Stay & Play

1886 Crescent Hotel & Spa
Historic landmark in the Arkansas Ozarks

by Randy Mink

Like the artsy mountain village of Eureka Springs itself, the 1886 Crescent Hotel & Spa has a personality that borders on the quirky side.

This historic hilltop “castle in the air,” once billed as the “premier resort hotel of the Ozarks,” originally catered to the “carriage set.” Its affluent guests enjoyed afternoon teas, dances in the ballroom, and sports like tennis, shuffleboard and bowling.

Many of today’s guests come to soak in the genteel, yesteryear vibe. Others come for supernatural encounters, as the Crescent has been called “America’s Most Haunted Hotel.” Indeed, since its inception in 1886, the majestic limestone building has played host to inexplicable phenomena. Countless guests have reported apparitions and unexplained noises, like the nurse with her gurney wandering the halls and the boy bouncing his ball in the dead of night.

Talk about a hotel with character. What fun it is roaming the warped floors of the dim, high-ceilinged corridors. Guests encounter cockeyed door frames, scratched woodwork, peeling paint, chipped plaster and old-fashioned radiators. Each room has its own configuration.

While I didn’t witness anything creepy, I did wonder why, on stays a year apart, I got assigned both times to Room 219. (And I was a bit nervous being next to 218, or Michael’s Room, the most paranormally active—and most requested—room.) My furniture included a rocking chair, a beautiful armoire and a blemished dresser that looked like it had been there for decades. One wall consisted of exposed brick and mortar. The mattress, pillows and plush towels were comparable to those found in any fine hotel. Other amenities included a refrigerator, coffeemaker and television. The bathroom sparkled, though the tub and sink were down a few steps from the toilet-in-the-closet near my bed.

My spacious balcony afforded views of the garden, vast woodlands and St. Elizabeth of Hungary Catholic Church. The fourth-floor pizzeria and cocktail bar also have outdoor perches that showcase the Ozarks’ splendor.

Breakfast is served in the Crystal Dining Room, the former ballroom, a cavernous space with walnut walls and crystal chandeliers. For dinner it becomes La Cena, an Italian restaurant.

In the lobby, you may find Jasper, a black cat with white chest and paws, perhaps by the vintage organ. He is one in a long line of resident cats.

For recreation, guests enjoy the outdoor pool, yard games, hatchet throwing and BB gun shooting.

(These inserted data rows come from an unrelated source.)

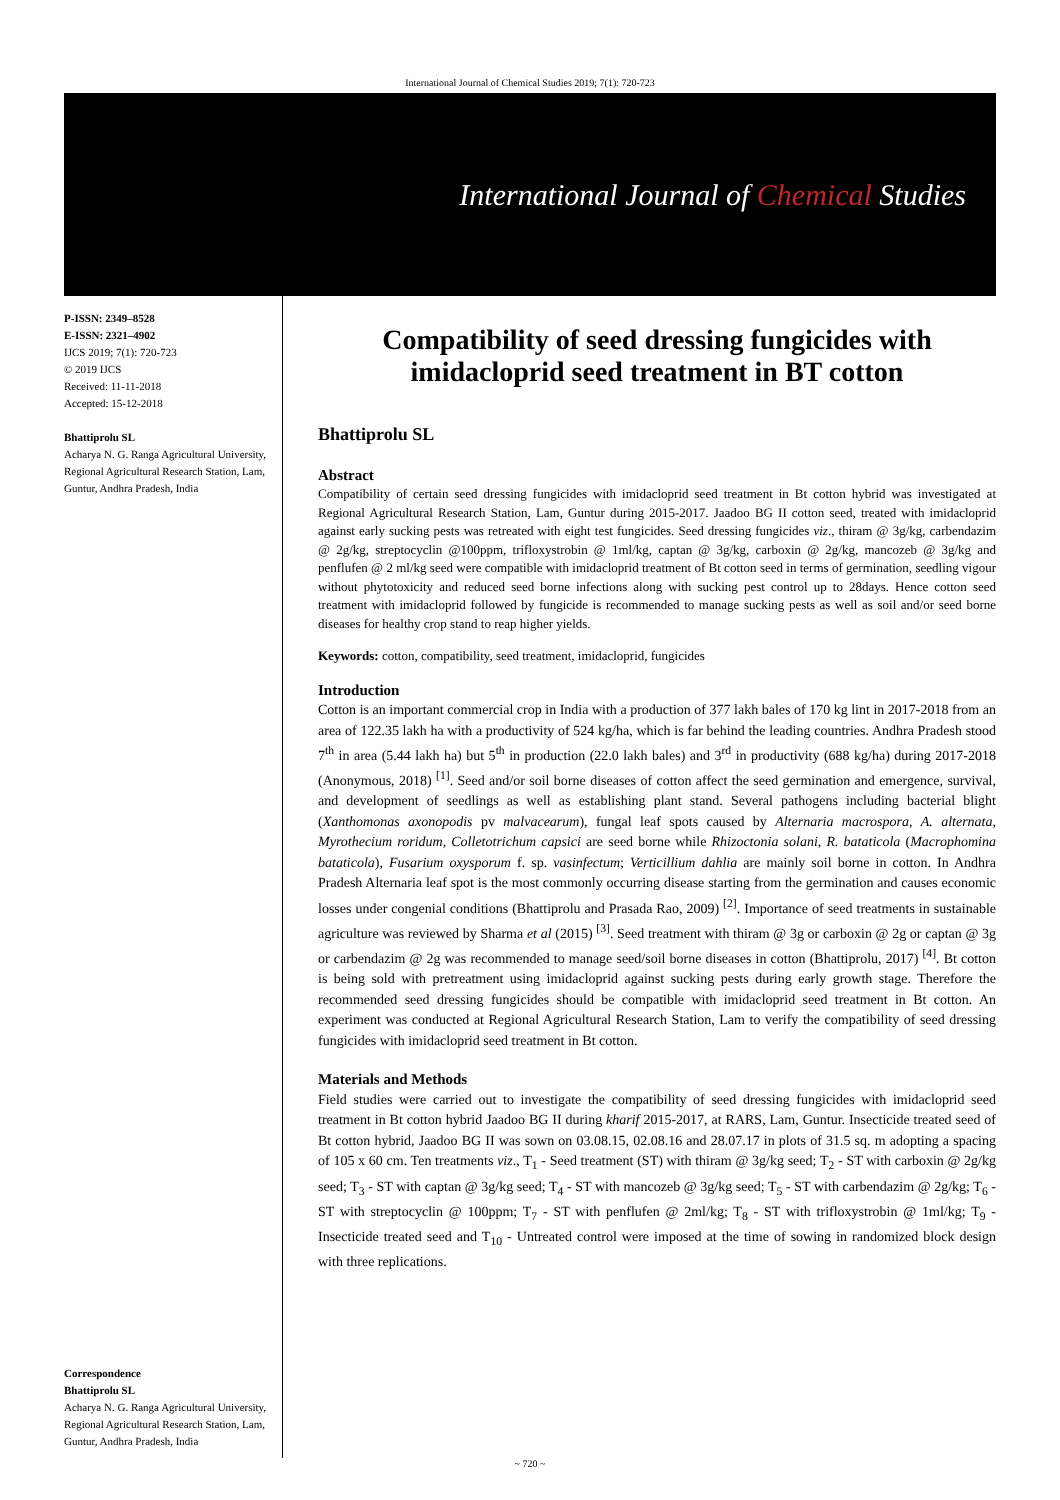International Journal of Chemical Studies 2019; 7(1): 720-723
International Journal of Chemical Studies
P-ISSN: 2349–8528
E-ISSN: 2321–4902
IJCS 2019; 7(1): 720-723
© 2019 IJCS
Received: 11-11-2018
Accepted: 15-12-2018
Bhattiprolu SL
Acharya N. G. Ranga Agricultural University, Regional Agricultural Research Station, Lam, Guntur, Andhra Pradesh, India
Correspondence
Bhattiprolu SL
Acharya N. G. Ranga Agricultural University, Regional Agricultural Research Station, Lam, Guntur, Andhra Pradesh, India
Compatibility of seed dressing fungicides with imidacloprid seed treatment in BT cotton
Bhattiprolu SL
Abstract
Compatibility of certain seed dressing fungicides with imidacloprid seed treatment in Bt cotton hybrid was investigated at Regional Agricultural Research Station, Lam, Guntur during 2015-2017. Jaadoo BG II cotton seed, treated with imidacloprid against early sucking pests was retreated with eight test fungicides. Seed dressing fungicides viz., thiram @ 3g/kg, carbendazim @ 2g/kg, streptocyclin @100ppm, trifloxystrobin @ 1ml/kg, captan @ 3g/kg, carboxin @ 2g/kg, mancozeb @ 3g/kg and penflufen @ 2 ml/kg seed were compatible with imidacloprid treatment of Bt cotton seed in terms of germination, seedling vigour without phytotoxicity and reduced seed borne infections along with sucking pest control up to 28days. Hence cotton seed treatment with imidacloprid followed by fungicide is recommended to manage sucking pests as well as soil and/or seed borne diseases for healthy crop stand to reap higher yields.
Keywords: cotton, compatibility, seed treatment, imidacloprid, fungicides
Introduction
Cotton is an important commercial crop in India with a production of 377 lakh bales of 170 kg lint in 2017-2018 from an area of 122.35 lakh ha with a productivity of 524 kg/ha, which is far behind the leading countries. Andhra Pradesh stood 7<sup>th</sup> in area (5.44 lakh ha) but 5<sup>th</sup> in production (22.0 lakh bales) and 3<sup>rd</sup> in productivity (688 kg/ha) during 2017-2018 (Anonymous, 2018) <sup>[1]</sup>. Seed and/or soil borne diseases of cotton affect the seed germination and emergence, survival, and development of seedlings as well as establishing plant stand. Several pathogens including bacterial blight (Xanthomonas axonopodis pv malvacearum), fungal leaf spots caused by Alternaria macrospora, A. alternata, Myrothecium roridum, Colletotrichum capsici are seed borne while Rhizoctonia solani, R. bataticola (Macrophomina bataticola), Fusarium oxysporum f. sp. vasinfectum; Verticillium dahlia are mainly soil borne in cotton. In Andhra Pradesh Alternaria leaf spot is the most commonly occurring disease starting from the germination and causes economic losses under congenial conditions (Bhattiprolu and Prasada Rao, 2009) <sup>[2]</sup>. Importance of seed treatments in sustainable agriculture was reviewed by Sharma et al (2015) <sup>[3]</sup>. Seed treatment with thiram @ 3g or carboxin @ 2g or captan @ 3g or carbendazim @ 2g was recommended to manage seed/soil borne diseases in cotton (Bhattiprolu, 2017) <sup>[4]</sup>. Bt cotton is being sold with pretreatment using imidacloprid against sucking pests during early growth stage. Therefore the recommended seed dressing fungicides should be compatible with imidacloprid seed treatment in Bt cotton. An experiment was conducted at Regional Agricultural Research Station, Lam to verify the compatibility of seed dressing fungicides with imidacloprid seed treatment in Bt cotton.
Materials and Methods
Field studies were carried out to investigate the compatibility of seed dressing fungicides with imidacloprid seed treatment in Bt cotton hybrid Jaadoo BG II during kharif 2015-2017, at RARS, Lam, Guntur. Insecticide treated seed of Bt cotton hybrid, Jaadoo BG II was sown on 03.08.15, 02.08.16 and 28.07.17 in plots of 31.5 sq. m adopting a spacing of 105 x 60 cm. Ten treatments viz., T<sub>1</sub> - Seed treatment (ST) with thiram @ 3g/kg seed; T<sub>2</sub> - ST with carboxin @ 2g/kg seed; T<sub>3</sub> - ST with captan @ 3g/kg seed; T<sub>4</sub> - ST with mancozeb @ 3g/kg seed; T<sub>5</sub> - ST with carbendazim @ 2g/kg; T<sub>6</sub> - ST with streptocyclin @ 100ppm; T<sub>7</sub> - ST with penflufen @ 2ml/kg; T<sub>8</sub> - ST with trifloxystrobin @ 1ml/kg; T<sub>9</sub> - Insecticide treated seed and T<sub>10</sub> - Untreated control were imposed at the time of sowing in randomized block design with three replications.
~ 720 ~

On nightly ghost tours, you learn about businessman Norman Baker, who bought the building in 1937 and turned it into a cancer hospital, a clinic touted as a place “Where Sick Folks Get Well.” But the shady “doctor,” who claimed to have the cure for cancer, was convicted of fraud and the hospital closed in 1940.

The eerie tour’s last stop is the “morgue,” an area that long ago served as the hotel’s kitchen and later the hospital’s autopsy room. On display are the autopsy table and walk-in cooler where Baker kept cadavers and body parts. Shelves contain jars of human tissue, medical specimens (perhaps tumors) discovered in 2019 during an archaeological dig on the hotel grounds. They apparently had been surgically removed from patients.

The ghost tour is a must for any Eureka Springs visitor wishing to learn the secrets behind the Crescent Hotel’s grand facade.